begin EXTRACT PROVIDED
As things turned out, though (and as it always happens), those two years were anything but what I had imagined them to be. In that time, I actually managed to make a lot of new friends, a few of whom now happen to be my close pals. It was a topsy-turvy journey, but I managed to get through it, hobbling, tripping, and mostly making an absolute idiot out of myself. Hell, I hardly studied at all during the last six months, and yet, here I stand today.

I'm sure there's a ton of people out there who've travelled on the same path that I am on right now. Being somewhere you don't want to be, and doing something that you never thought you would get into. Also, with certainty, in a position where others envy you for your situation, but only you who know what you're really going through right now, and it ain't pretty. I wonder what the way out of here is. 'Coz I've tried to get out of here for the last two years, and every time there seems to be a way out, it closes down at the last possible moment. I'm not even sure whether it's ever supposed to happen, or whether it's waiting for the right time.

(I seem to be noticing a pattern here... those first two blog posts I wrote were full of cribbing too. Hmmm, maybe I suffer from OCD when it comes to talking about my life.)
end EXTRACT PROVIDED
## DIRECTIONS
1 > Transcribe the part of the blog excerpt that begins with the words containing "As things turned" and ends with "I stand today.".
2 > In the blog excerpt, for how long has the writer been trying to get out of the current situation?
Rely only on the blog excerpt to complete these.
begin DATASET EXCERPTS
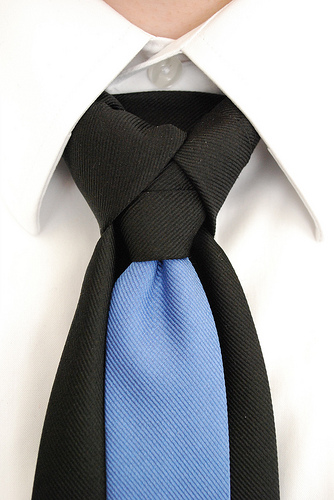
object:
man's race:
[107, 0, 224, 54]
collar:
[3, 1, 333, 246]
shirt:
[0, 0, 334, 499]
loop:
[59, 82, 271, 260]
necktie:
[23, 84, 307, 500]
end DATASET EXCERPTS
begin DATASET EXCERPTS
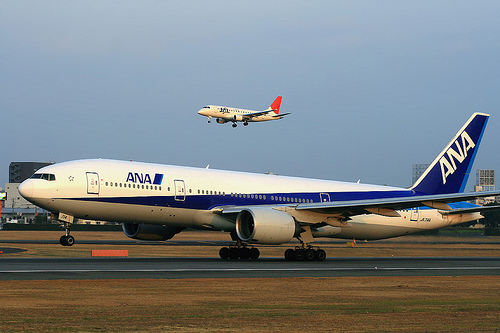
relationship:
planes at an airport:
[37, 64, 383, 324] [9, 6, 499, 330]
end DATASET EXCERPTS
begin DATASET EXCERPTS
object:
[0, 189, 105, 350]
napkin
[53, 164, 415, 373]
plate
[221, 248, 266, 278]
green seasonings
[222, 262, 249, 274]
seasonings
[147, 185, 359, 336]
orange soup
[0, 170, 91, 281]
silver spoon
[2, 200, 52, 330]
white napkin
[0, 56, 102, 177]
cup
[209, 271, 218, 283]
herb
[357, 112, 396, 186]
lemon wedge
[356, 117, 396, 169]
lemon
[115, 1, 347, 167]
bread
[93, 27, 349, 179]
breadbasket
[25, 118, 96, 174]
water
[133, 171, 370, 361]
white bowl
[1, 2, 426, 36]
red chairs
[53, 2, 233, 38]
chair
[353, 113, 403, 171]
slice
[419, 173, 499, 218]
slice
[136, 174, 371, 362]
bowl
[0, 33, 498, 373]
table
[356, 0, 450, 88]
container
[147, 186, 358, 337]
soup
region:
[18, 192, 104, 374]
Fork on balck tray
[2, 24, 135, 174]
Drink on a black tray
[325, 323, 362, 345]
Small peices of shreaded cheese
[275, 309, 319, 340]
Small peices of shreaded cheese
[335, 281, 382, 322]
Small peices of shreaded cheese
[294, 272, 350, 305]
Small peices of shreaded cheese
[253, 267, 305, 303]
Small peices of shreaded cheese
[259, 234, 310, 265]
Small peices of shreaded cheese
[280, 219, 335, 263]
end DATASET EXCERPTS
## EXPECTED RESPONSES
1 >
As things turned out, though (and as it always happens), those two years were anything but what I had imagined them to be. In that time, I actually managed to make a lot of new friends, a few of whom now happen to be my close pals. It was a topsy-turvy journey, but I managed to get through it, hobbling, tripping, and mostly making an absolute idiot out of myself. Hell, I hardly studied at all during the last six months, and yet, here I stand today.

2 > For the last two years.